EXERCISE PASSAGE:

--- START ---

The band itself, whose name stood for “United Experiments of America,” churned out pure rough and tumble punk, hard, fast, abrasive, yet strangely melodic.
To underscore the historic significance of U.X.A, a photo of DeDe Troit taken by photographer Bruce Conner was included in the Geffen/MOCA exhibit, Under the Big Black Sun: Art in California 1974-1981.
At the time I considered U.X.A.’s 1980 album to be one of the preeminent punk recordings of the period, an opinion I have yet to change. All these years later their songs remain stuck in my head like splinters of shrapnel. “Tragedies” is a dadaesque contemplation of the human condition; “The festival of the oppressed, celebrates and never rests, quiver like a man-made heart, looking for the reason why. He was from New York City, post war experiment, he was a killer, he was a television set – oh oh tragedies tragedies – oh oh tragedies tragedies.” DeDe Troit’s caterwauling is bolstered by soaring guitar, a baseline reminiscent of a heart attack, and drumming evocative of bones being broken. The dirge-like “Death from Above” excoriates religious dogma, and the song’s back-up vocals sound like the ethereal moaning of ghosts, until Troit’s repeated and increasingly frantic shouts of “No Savior! Death from Above!” cause the wraiths to flee.
I could go on but I think you get the idea, this was not lighthearted music by any stretch of the imagination. One could say this collection of miscreant noise is frozen in time, like some prehistoric insect caught in amber. But while U.X.A. and other punk bands from the period revealed something despairing about life in the late 20th century, the cries generally went unheeded. No doubt that had as much to do with punk’s fatalistic limitations as it did punk having run afoul of Ronald Reagan’s “new morning” in America.
All the same, I recall the photo of a leering DeDe Troit clutching a parody newspaper with a headline that read, “World Governments Resign As Banks Fail.” The image, taken in front of San Francisco’s City Hall by photographer Ruby Ray in 1978, brought to light punk’s prophetic side.
I was always certain the music was ahead of its time; it is not hard to take measure of the world and conclude that many have caught up with punk’s angry aesthetics, making the re-release of U.X.A’s work strikingly appropriate.

--- END ---

STUDY QUESTIONS:
a. According to the U.X.A. passage, who took the 1978 photo of DeDe Troit in front of San Francisco's City Hall?
b. Extend the passage on the punk band U.X.A. past its final sentence.
The listing comes from a different source than the U.X.A. passage.

EXERCISE DATA:

--- START ---

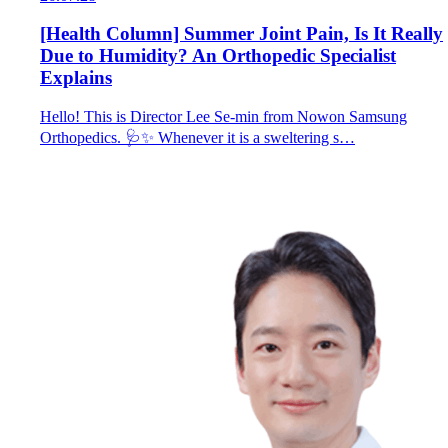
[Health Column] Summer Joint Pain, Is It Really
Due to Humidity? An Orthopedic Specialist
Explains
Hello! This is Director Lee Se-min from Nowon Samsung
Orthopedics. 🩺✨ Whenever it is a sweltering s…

--- END ---
--- START ---

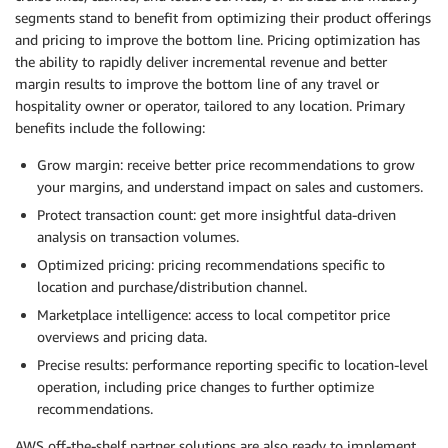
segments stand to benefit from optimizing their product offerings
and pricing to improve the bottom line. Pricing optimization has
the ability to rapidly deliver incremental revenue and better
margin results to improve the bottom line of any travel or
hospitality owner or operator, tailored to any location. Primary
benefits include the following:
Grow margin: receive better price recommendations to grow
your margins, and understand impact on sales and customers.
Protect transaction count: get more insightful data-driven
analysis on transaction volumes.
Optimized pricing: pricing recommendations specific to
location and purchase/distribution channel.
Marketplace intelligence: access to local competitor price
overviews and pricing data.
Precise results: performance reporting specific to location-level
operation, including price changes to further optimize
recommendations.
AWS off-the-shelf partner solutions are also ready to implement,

--- END ---

ANSWERS PROVIDED:
a. Ruby Ray

b.
Robbie Fields was a fellow denizen in the late 1970s L.A. punk scene. While we knew of one another and crossed paths at the innumerable punk concerts then taking place in and around L.A., we were not to form a bond until decades later.
Born in Santa Monica, California in 1952 but raised in London, England, Fields found himself back in L.A. just as punk took off. He became a doorman at the city’s first punk club, the notorious Masque, an illegal nightclub located in a dank Hollywood basement that was run by Brendan Mullen (1949-2009); in fact it was Mullen who nicknamed Fields, “Posh Boy.” Before long Fields founded Posh Boy Records in 1978, an independent label that handled music from bands like the Adolescents, Black Flag, Circle Jerks, F-Word, Negative Trend, The Nuns, Social Distortion, and dozens of others. As luck would have it, Fields and I began to correspond by e-mail in early 2004. This year he suggested that my Slash magazine drawing be used as the graphic avatar for his U.X.A. re-release, an offer I jumped at solely out of my keenness for the band.
In its 3 years of existence, Slash magazine introduced Americans to U.K. bands like the Damned, Clash, Sex Pistols, Crass, Siouxsie and the Banshees, and scores of California bands, U.X.A. among them. Slash editor Claude Bessy also had a great enthusiasm for reggae music, and Slash was possibly the first West Coast publication to write about Bob Marley, Peter Tosh, Steel Pulse, and other reggae greats. Conveying the antipathy Slash had for the corporate music industry, Bessy wrote in the debut issue, “May the punks set this rat-infested industry on fire. It sure could use a little brightness!” A bit of that fiery brightness is captured on U.X.A. – Come Back to Haunt You.